Yesterday I attended a forum on UK housing and commercial property. Apart from the useful information on legal service, survey and interior design, some economic thoughts may be worth sharing (some is my “brainstorm” idea, though):
- While people have recognized the lack of finance (lending to developers and household) is weighing on the housing market, when it comes to forecast on capital value change, it is difficult to explicitly incorporate in the model the risk of deleveraging in the banks and household sector. To be fair, the issue might be partially addressed in the forecast of other economic variables (eg GDP, employment, income) which are affected by deleverage. However, given the property market is significantly affected by money supply and balance sheet leverage, I am very keen to see how this issue is properly addressed in forecasting.
- Property agents have comprehensive data on buyer composition region by region and it shows a high degree of herding in international buyer groups – eg 80% buyers in the Canary Wharf area are Chinese. While herding may provide certain benefits like community support, it is astonishing to see the high level of concentration, which is apparently a sign of information asymmetry between (international) property buyers and domestic developers/sellers. As it is quite easy for property agents to compute, eg ratio of number of international buyers to domestic buyers, it would be interesting to see its relation with property value region by region. I suspect, the higher the ratio, which might be a proxy of information asymmetry, the higher the risk for the properties being overvalued. (And of course, agents would not use “overvalued” on any of the areas they cover – “high value” is their geek word.)

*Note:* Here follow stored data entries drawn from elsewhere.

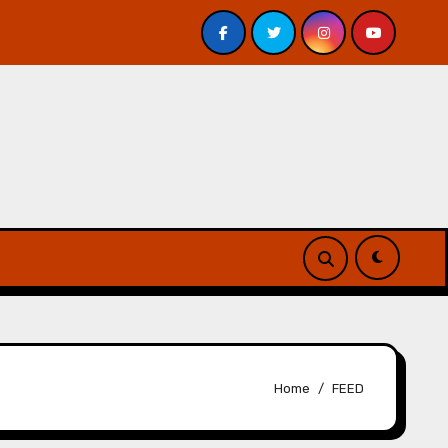
 – Review
A Forest of Vanity and Valour by A. P. Beswi
Home
FEED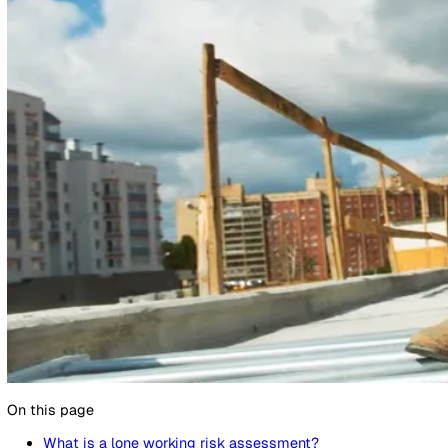
16 April 2025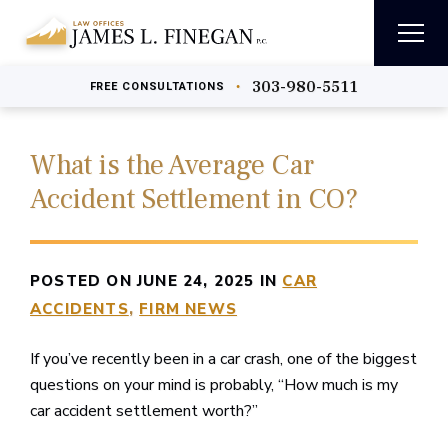
303-980-5511
•
FREE
CONSULTATIONS
What is the Average Car
Accident Settlement in CO?
POSTED ON JUNE 24, 2025 IN
CAR
ACCIDENTS
FIRM NEWS
If you’ve recently been in a car crash, one of the biggest
questions on your mind is probably, “How much is my
car accident settlement worth?”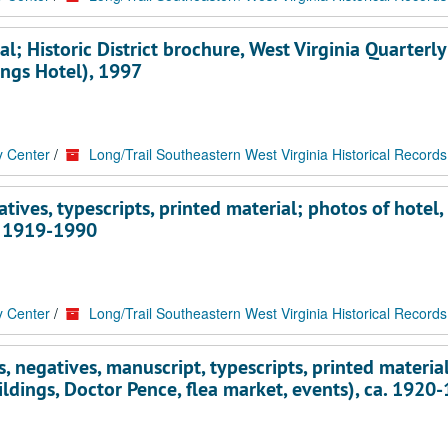
al; Historic District brochure, West Virginia Quarterly
ings Hotel), 1997
y Center
/
Long/Trail Southeastern West Virginia Historical Records
atives, typescripts, printed material; photos of hotel,
a. 1919-1990
y Center
/
Long/Trail Southeastern West Virginia Historical Records
, negatives, manuscript, typescripts, printed material
ildings, Doctor Pence, flea market, events), ca. 1920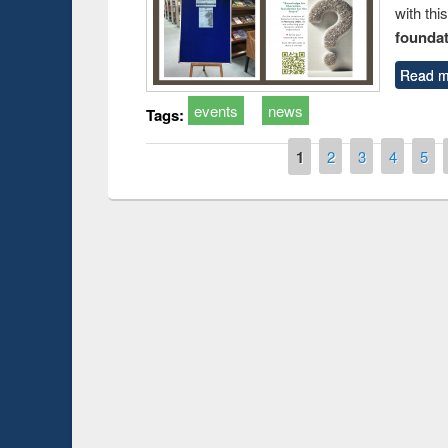
with thi
foundatio
Read m
events
news
Tags:
Pages
1
2
3
4
5
Prize giving ceremony of quiz contest on the
earch
occassion of National Library Day 2019
UPL book fa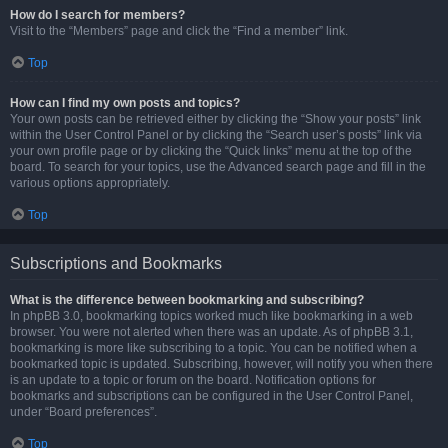
How do I search for members?
Visit to the “Members” page and click the “Find a member” link.
Top
How can I find my own posts and topics?
Your own posts can be retrieved either by clicking the “Show your posts” link
within the User Control Panel or by clicking the “Search user’s posts” link via
your own profile page or by clicking the “Quick links” menu at the top of the
board. To search for your topics, use the Advanced search page and fill in the
various options appropriately.
Top
Subscriptions and Bookmarks
What is the difference between bookmarking and subscribing?
In phpBB 3.0, bookmarking topics worked much like bookmarking in a web
browser. You were not alerted when there was an update. As of phpBB 3.1,
bookmarking is more like subscribing to a topic. You can be notified when a
bookmarked topic is updated. Subscribing, however, will notify you when there
is an update to a topic or forum on the board. Notification options for
bookmarks and subscriptions can be configured in the User Control Panel,
under “Board preferences”.
Top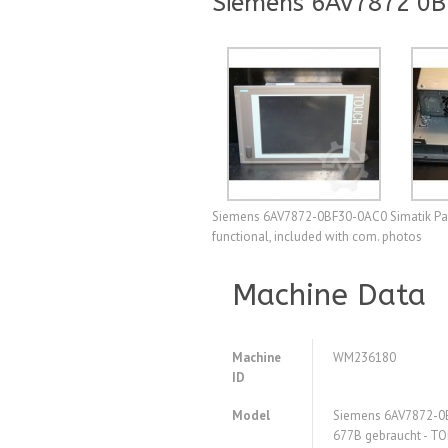
Siemens 6AV7872 0B
Siemens 6AV7872-0BF30-0AC0 Simatik Pane
functional, included with com. photos
Machine Data
Machine
WM236180
ID
Model
Siemens 6AV7872-0B
677B gebraucht - TO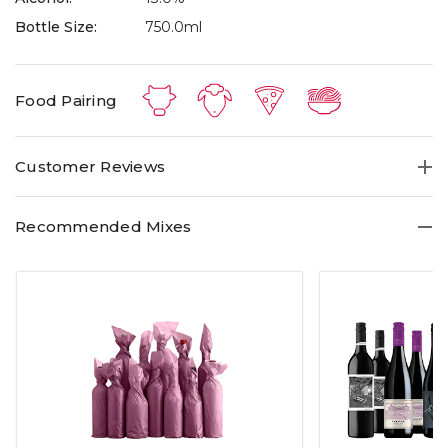
Bottle Size:
750.0ml
Food Pairing
Customer Reviews
Recommended Mixes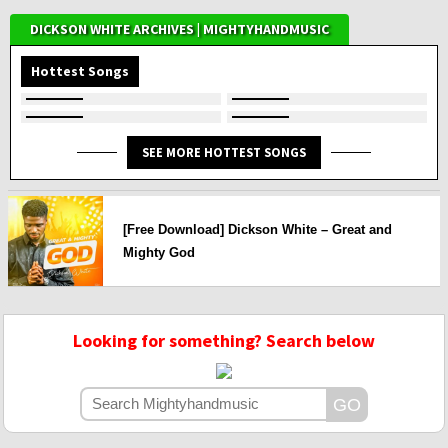
DICKSON WHITE ARCHIVES | MIGHTYHANDMUSIC
Hottest Songs
SEE MORE HOTTEST SONGS
[Free Download] Dickson White – Great and
Mighty God
Looking for something? Search below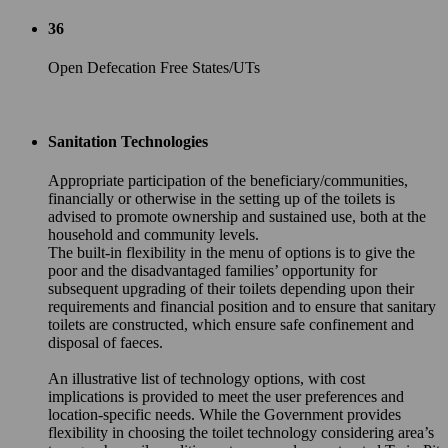
36
Open Defecation Free States/UTs
Sanitation Technologies
Appropriate participation of the beneficiary/communities,
financially or otherwise in the setting up of the toilets is
advised to promote ownership and sustained use, both at the
household and community levels.
The built-in flexibility in the menu of options is to give the
poor and the disadvantaged families’ opportunity for
subsequent upgrading of their toilets depending upon their
requirements and financial position and to ensure that sanitary
toilets are constructed, which ensure safe confinement and
disposal of faeces.
An illustrative list of technology options, with cost
implications is provided to meet the user preferences and
location-specific needs. While the Government provides
flexibility in choosing the toilet technology considering area’s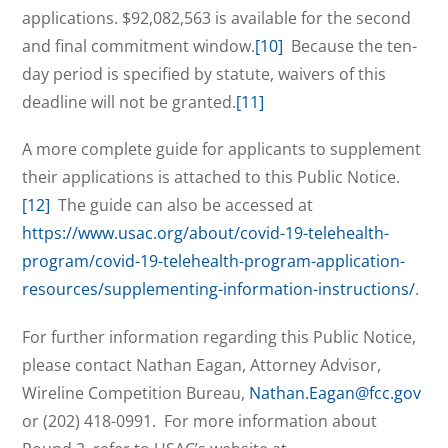
applications. $92,082,563 is available for the second
and final commitment window.
[10]
Because the ten-
day period is specified by statute, waivers of this
deadline will not be granted.
[11]
A more complete guide for applicants to supplement
their applications is attached to this Public Notice.
[12]
The guide can also be accessed at
https://www.usac.org/about/covid-19-telehealth-
program/covid-19-telehealth-program-application-
resources/supplementing-information-instructions/
.
For further information regarding this Public Notice,
please contact Nathan Eagan, Attorney Advisor,
Wireline Competition Bureau,
Nathan.Eagan@fcc.gov
or (202) 418-0991. For more information about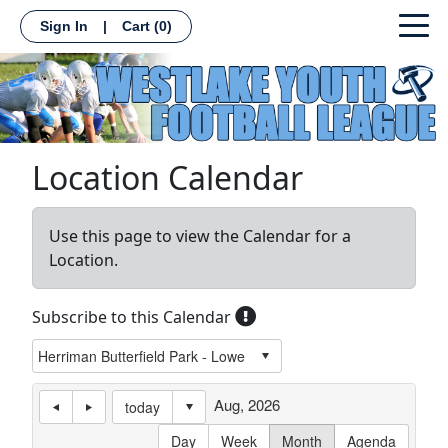
Sign In
|
Cart
(0)
Location Calendar
Use this page to view the Calendar for a
Location.
Subscribe to this Calendar
Aug, 2026
today
Day
Week
Month
Agenda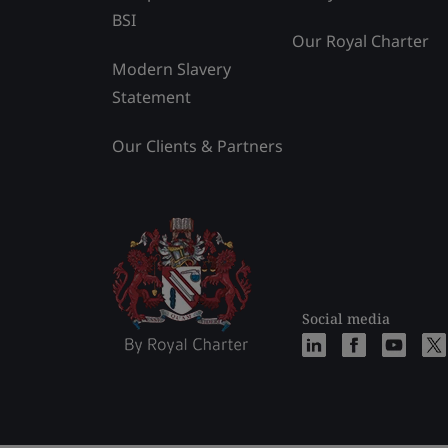
BSI
Our Royal Charter
Modern Slavery
Statement
Our Clients & Partners
Social media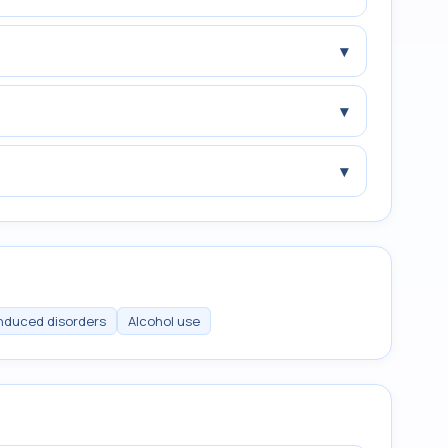
▾
▾
▾
induced disorders
Alcohol use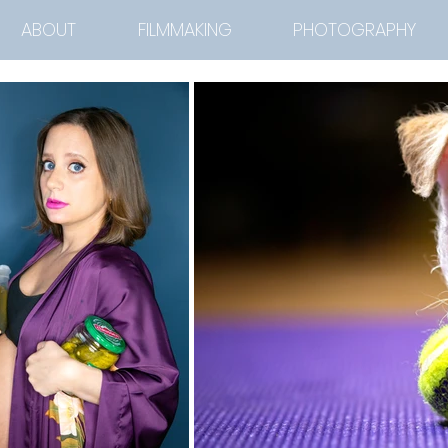
ABOUT
FILMMAKING
PHOTOGRAPHY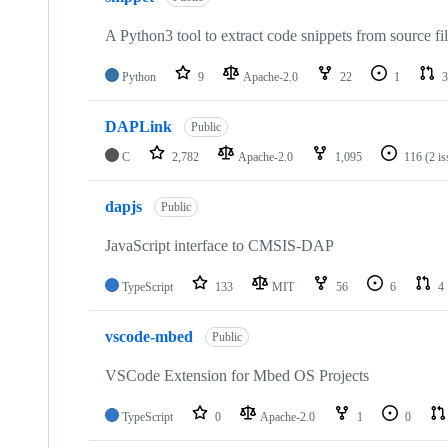
A Python3 tool to extract code snippets from source fi
Python
9
Apache-2.0
22
1
3
DAPLink
Public
C
2,782
Apache-2.0
1,095
116
(2 i
dapjs
Public
JavaScript interface to CMSIS-DAP
TypeScript
133
MIT
56
6
4
vscode-mbed
Public
VSCode Extension for Mbed OS Projects
TypeScript
0
Apache-2.0
1
0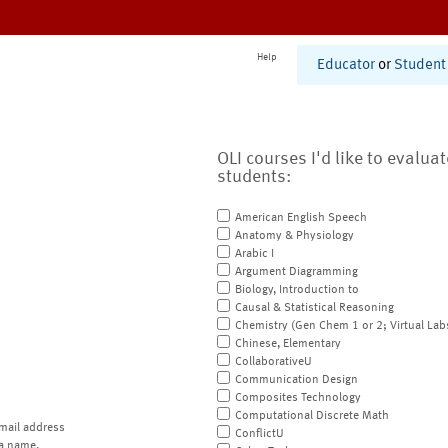
Help
Educator
or
Student
OLI courses I'd like to evalua
students:
American English Speech
Anatomy & Physiology
Arabic I
Argument Diagramming
Biology, Introduction to
Causal & Statistical Reasoning
Chemistry (Gen Chem 1 or 2; Virtual Lab
Chinese, Elementary
CollaborativeU
Communication Design
Composites Technology
Computational Discrete Math
mail address
ConflictU
a name.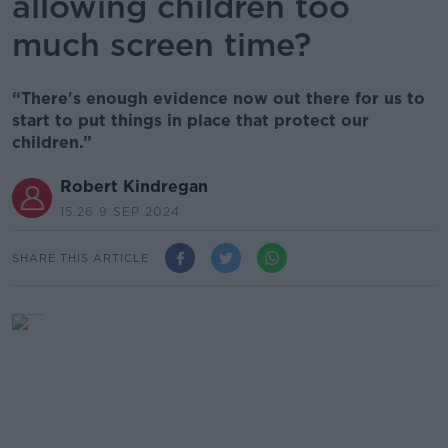
allowing children too
much screen time?
“There's enough evidence now out there for us to
start to put things in place that protect our
children.”
Robert Kindregan
15.26 9 SEP 2024
SHARE THIS ARTICLE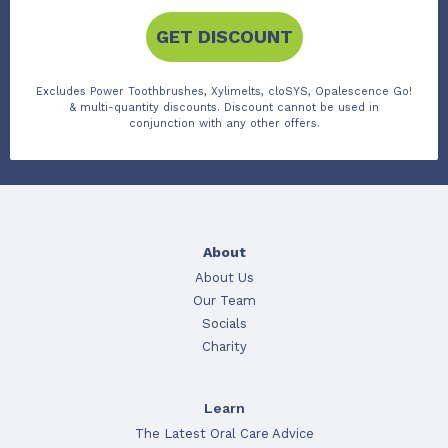
GET DISCOUNT
Excludes Power Toothbrushes, Xylimelts, cloSYS, Opalescence Go!
& multi-quantity discounts. Discount cannot be used in
conjunction with any other offers.
About
About Us
Our Team
Socials
Charity
Learn
The Latest Oral Care Advice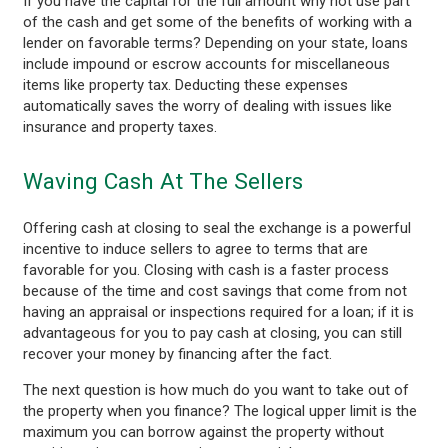
If you have the capital for the full amount why not use part
of the cash and get some of the benefits of working with a
lender on favorable terms? Depending on your state, loans
include impound or escrow accounts for miscellaneous
items like property tax. Deducting these expenses
automatically saves the worry of dealing with issues like
insurance and property taxes.
Waving Cash At The Sellers
Offering cash at closing to seal the exchange is a powerful
incentive to induce sellers to agree to terms that are
favorable for you. Closing with cash is a faster process
because of the time and cost savings that come from not
having an appraisal or inspections required for a loan; if it is
advantageous for you to pay cash at closing, you can still
recover your money by financing after the fact.
The next question is how much do you want to take out of
the property when you finance? The logical upper limit is the
maximum you can borrow against the property without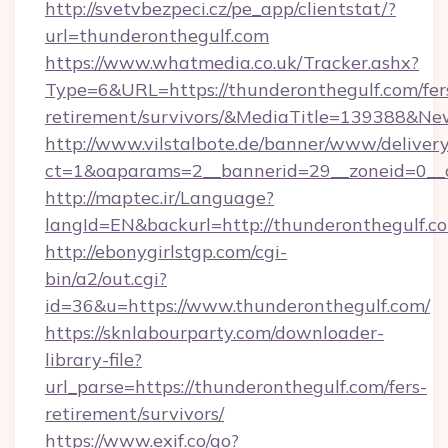
http://svetvbezpeci.cz/pe_app/clientstat/?
url=thunderonthegulf.com
https://www.whatmedia.co.uk/Tracker.ashx?
Type=6&URL=https://thunderonthegulf.com/fer
retirement/survivors/&MediaTitle=139388&N
http://www.vilstalbote.de/banner/www/delivery
ct=1&oaparams=2__bannerid=29__zoneid=0__c
http://maptec.ir/Language?
langId=EN&backurl=http://thunderonthegulf.c
http://ebonygirlstgp.com/cgi-
bin/a2/out.cgi?
id=36&u=https://www.thunderonthegulf.com/
https://sknlabourparty.com/downloader-
library-file?
url_parse=https://thunderonthegulf.com/fers-
retirement/survivors/
https://www.exif.co/go?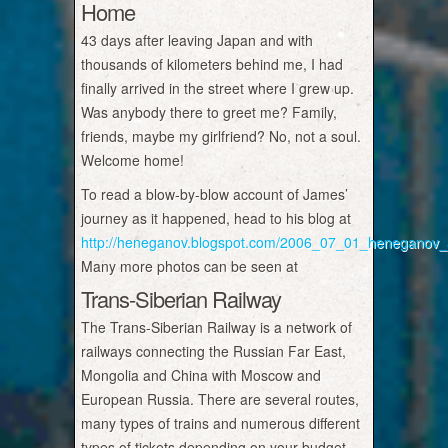
Home
43 days after leaving Japan and with
thousands of kilometers behind me, I had
finally arrived in the street where I grew up.
Was anybody there to greet me? Family,
friends, maybe my girlfriend? No, not a soul.
Welcome home!
To read a blow-by-blow account of James’
journey as it happened, head to his blog at
http://heneganov.blogspot.com/2006_07_01_heneganov_a
Many more photos can be seen at
Trans-Siberian Railway
The Trans-Siberian Railway is a network of
railways connecting the Russian Far East,
Mongolia and China with Moscow and
European Russia. There are several routes,
many types of trains and numerous different
types of tickets depending on your budget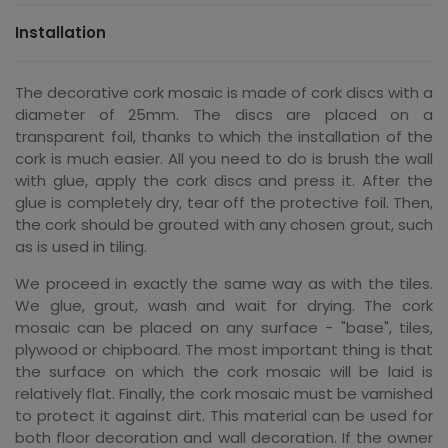
Installation
The decorative cork mosaic is made of cork discs with a
diameter of 25mm. The discs are placed on a
transparent foil, thanks to which the installation of the
cork is much easier. All you need to do is brush the wall
with glue, apply the cork discs and press it. After the
glue is completely dry, tear off the protective foil. Then,
the cork should be grouted with any chosen grout, such
as is used in tiling.
We proceed in exactly the same way as with the tiles.
We glue, grout, wash and wait for drying. The cork
mosaic can be placed on any surface - "base", tiles,
plywood or chipboard. The most important thing is that
the surface on which the cork mosaic will be laid is
relatively flat. Finally, the cork mosaic must be varnished
to protect it against dirt. This material can be used for
both floor decoration and wall decoration. If the owner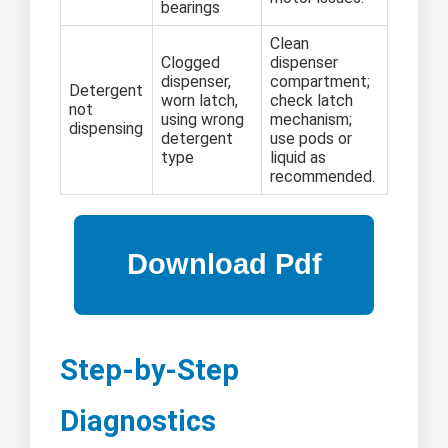
bearings
Clean
Clogged
dispenser
dispenser,
compartment;
Detergent
worn latch,
check latch
not
using wrong
mechanism;
dispensing
detergent
use pods or
type
liquid as
recommended.
Step-by-Step
Diagnostics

- While it is assumed that property offers returns between bond and equity as its risk is between the two assets, the history tells us it is not necessary so. While 70s has seen property’s 10-year rolling return outperform both equity and bond (as the latter were quite dull in that period), 80s saw a significant reversal with property underperform. The period of great moderation since early 90s even made property investment return lagging behind that of government bond due to continued yield tightening. Start from here where yield is already at historical low level, who knows which assets which outperform in the next decade? Two things should be certain, a) low rental yield is not a good starting point of property investment and b) herding in developers which leads to over supply has a significant knock-down effect on rents which are otherwise quite stable.